Im eingangs geschilderten Sachverhalt war eine Erwiderung auf den neuen Vortrag infolge der Nichteinhaltung der Vorgaben des § 132 Abs. 1 S. 1 ZPO ausgeschlossen. Der voraussichtliche Ablauf der mündlichen Verhandlung war zum Zeitpunkt des Erhalts des "vorbereitenden" Schriftsatzes erkennbar: Außer den Antragstellungen und der Gewährung einer Schriftsatzfrist waren Weiterungen eher nicht zu erwarten. Unter ökonomischen Aspekten hätte man den Termin aufheben und eine Schriftsatzfrist gewähren können. Einer solchen Aufhebung dürfte aber (abgesehen von dem Aspekt der kurzfristigen praktischen Umsetzbarkeit) § 227 Abs. 1 S. 2 Nr. 2 ZPO entgegenstehen.

..............................

> Arbeitsauftrag 1: Nennen Sie alle Substantive im Text zur Schriftsatzfrist, die auf „-ung“ oder „-ungen“ enden, in der Reihenfolge ihres Auftretens.
> Arbeitsauftrag 2: Führen Sie den Text zur Schriftsatzfrist und Terminaufhebung nach der ZPO im Anschluss an seinen letzten Satz weiter.
Die Zeilen werden zur Bearbeitung nicht benötigt.

..............................

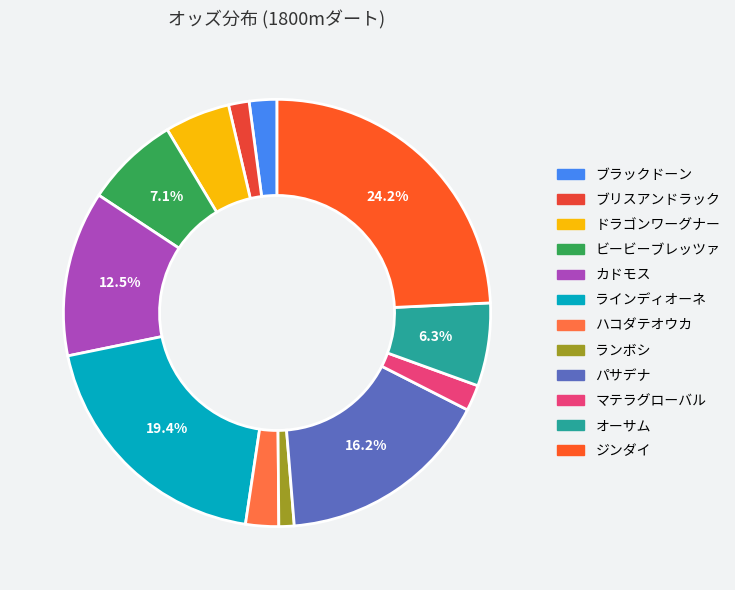

How many segments does this pie chart have?

12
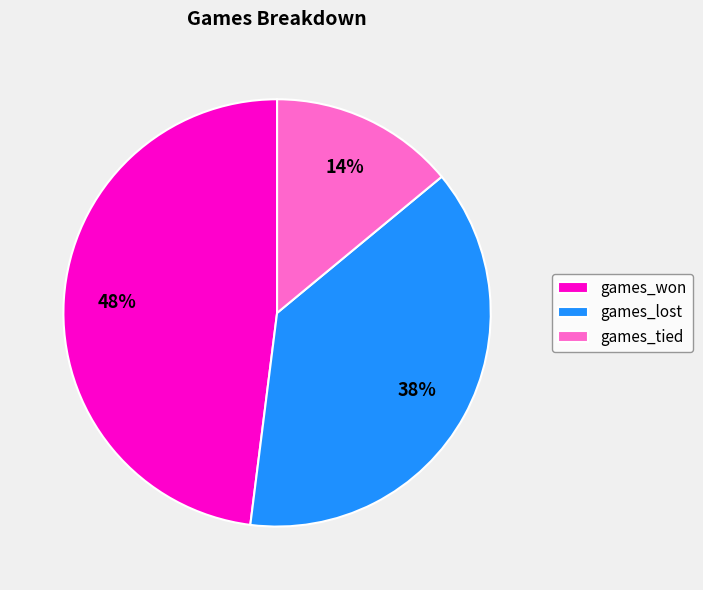

Is it true that games_won is 55% of the pie?

False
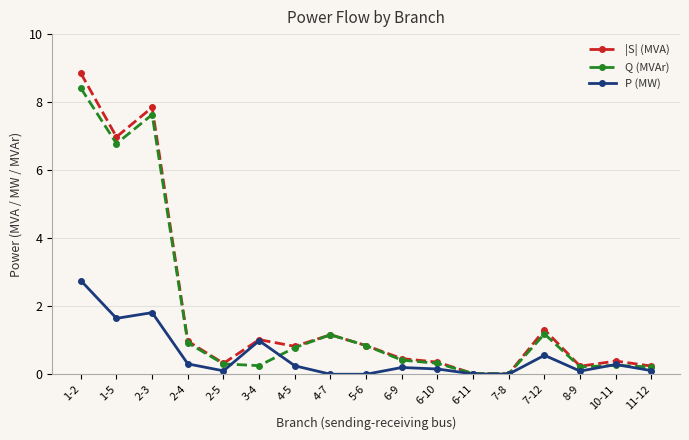

What position from the right is 6-11?

6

..............................

> Antwort 1: Erwiderung, Nichteinhaltung, Verhandlung, Antragstellungen, Gewährung, Weiterungen, Aufhebung

> Antwort 2:
Gerichte reagieren erfahrungsgemäß auf solche "vorbereitenden" Schriftsätze mit der Gewährung einer Schriftsatzfrist für den Gegner. Es sei aber die Frage gestattet, ob es nicht auch andere Möglichkeiten gibt, um der "Unsitte" (Zöller/Greger, ZPO, 32. Aufl., § 132 Rn 4) solcher nicht fristgerecht übersendeten, "vorbereitenden" Schriftsätze entgegenzuwirken. Dass Termine im vorbeschriebenen Sinn beim Gericht, den im Termin erscheinenden Parteien und deren Prozessbevollmächtigten einen unverhältnismäßigen Zeit- und vor allem Kostenaufwand verursachen, ist eindeutig erkennbar.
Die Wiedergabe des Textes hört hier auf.